◆ **DATA EXCERPT**:
*** Block opens ***

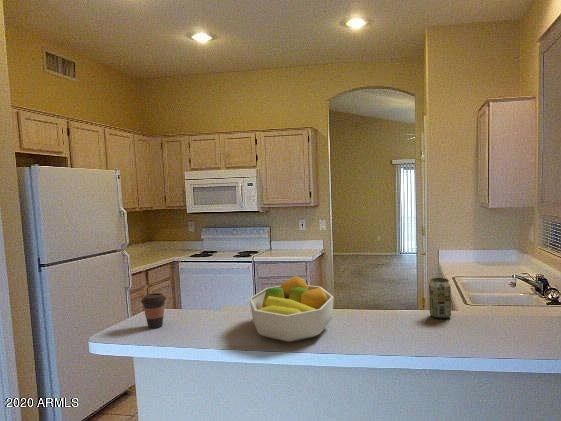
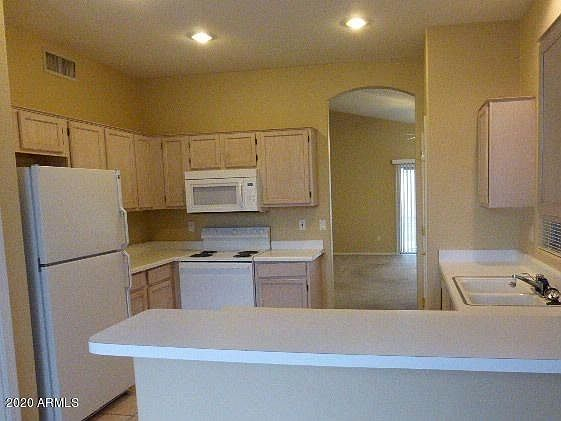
- fruit bowl [248,275,335,343]
- coffee cup [140,292,167,329]
- beverage can [428,277,452,320]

*** Block closes ***

The entire listing above is to be copied exactly, with all pictures omitted.

◆ **RESULT FOR THIS TASK**:
- fruit bowl [248,275,335,343]
- coffee cup [140,292,167,329]
- beverage can [428,277,452,320]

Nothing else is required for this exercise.